The percentage of surfaces cleaned during the study (fluorescent marker removal) was the same in rooms cleaned with a quaternary ammonium disinfectant (66.4%) and PA/H2O2 (65.3%). More surfaces cleaned with PA/H2O2 than the quaternary ammonium disinfectant had complete removal of bacterial burden (77% vs 40%). Because the thoroughness ("process") of cleaning was equal in the two groups, the increased effectiveness (1.93 times) is likely due to the increased efficacy of PA/H2O2.


A significant limitation of these studies is the universal lack of data defining the relative risk for transmission of healthcare-associated pathogens based on specific levels of microbial contamination of surfaces (bio-burden).

Given that there is no evidence-based standard of "how clean is clean," interpretation of the reduction in bacterial burden is unclear. Some have suggested using the same threshold as in food preparation surfaces (<2.5 colony-forming units [CFU]/cm2), but whether this level of contamination is associated with a lower risk for transmission of healthcare-associated pathogens is unknown. In this study, only 1.7% of cleaned surfaces would have been defined as a failure (>2.5 CFU/cm2), and 85% of surfaces would have been counted as "clean" prior to actual cleaning. Stated another way, using only post-cleaning colony counts, 98% of surfaces would be declared "clean," whereas using the fluorescent marker showed that only 66% of surfaces were "cleaned."

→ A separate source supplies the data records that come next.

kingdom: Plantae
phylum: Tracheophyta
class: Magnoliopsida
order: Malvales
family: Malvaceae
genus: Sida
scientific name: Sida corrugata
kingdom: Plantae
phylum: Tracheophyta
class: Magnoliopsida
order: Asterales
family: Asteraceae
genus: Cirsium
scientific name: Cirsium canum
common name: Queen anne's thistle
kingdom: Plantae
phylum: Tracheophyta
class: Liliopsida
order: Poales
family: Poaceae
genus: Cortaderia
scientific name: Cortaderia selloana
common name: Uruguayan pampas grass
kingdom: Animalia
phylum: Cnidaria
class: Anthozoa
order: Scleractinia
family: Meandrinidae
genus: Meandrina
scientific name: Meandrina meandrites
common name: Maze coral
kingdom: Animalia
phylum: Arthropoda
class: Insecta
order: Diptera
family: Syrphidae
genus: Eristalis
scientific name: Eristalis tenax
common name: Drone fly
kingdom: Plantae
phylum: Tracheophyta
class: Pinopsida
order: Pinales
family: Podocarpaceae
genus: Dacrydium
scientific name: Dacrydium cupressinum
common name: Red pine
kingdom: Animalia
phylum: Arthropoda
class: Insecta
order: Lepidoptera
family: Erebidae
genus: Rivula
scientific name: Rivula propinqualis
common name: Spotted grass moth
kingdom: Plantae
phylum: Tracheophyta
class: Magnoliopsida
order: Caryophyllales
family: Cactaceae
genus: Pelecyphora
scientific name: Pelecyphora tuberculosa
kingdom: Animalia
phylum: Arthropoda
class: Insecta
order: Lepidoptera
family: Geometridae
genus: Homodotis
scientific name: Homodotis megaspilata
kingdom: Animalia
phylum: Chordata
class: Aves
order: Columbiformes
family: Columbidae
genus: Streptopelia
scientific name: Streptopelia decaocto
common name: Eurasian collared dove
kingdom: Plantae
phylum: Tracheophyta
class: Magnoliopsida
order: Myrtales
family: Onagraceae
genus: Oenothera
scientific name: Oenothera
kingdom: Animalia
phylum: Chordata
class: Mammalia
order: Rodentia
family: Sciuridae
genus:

Whether the increased effectiveness of PA/H2O2 compared with the quaternary ammonium disinfectant or 1:10 dilution of bleach will result in clinical reductions in transmission of environmental pathogens and improved patient outcomes requires further evaluation. However, the technique described by Carling and colleagues, which pairs evaluation of thoroughness of cleaning (using fluorescent marking) with effectiveness of the cleaning product itself (using colony counts from dip slides), is novel. The study authors commented on the potential for using this paradigm to study the relative clinical efficacy of other cleaning and disinfection products, materials, and technologies. Are microfiber cloths better than paper towels? Are disposable disinfectant wipes better than towels soaked in disinfectant?

This brings us back to the important question: Does it matter for patients? We don't have the answers yet, but the techniques described in these articles, combined with studies evaluating the impact of "better cleaning" on patient outcomes, will be instrumental to advancing the science of preventing HAIs.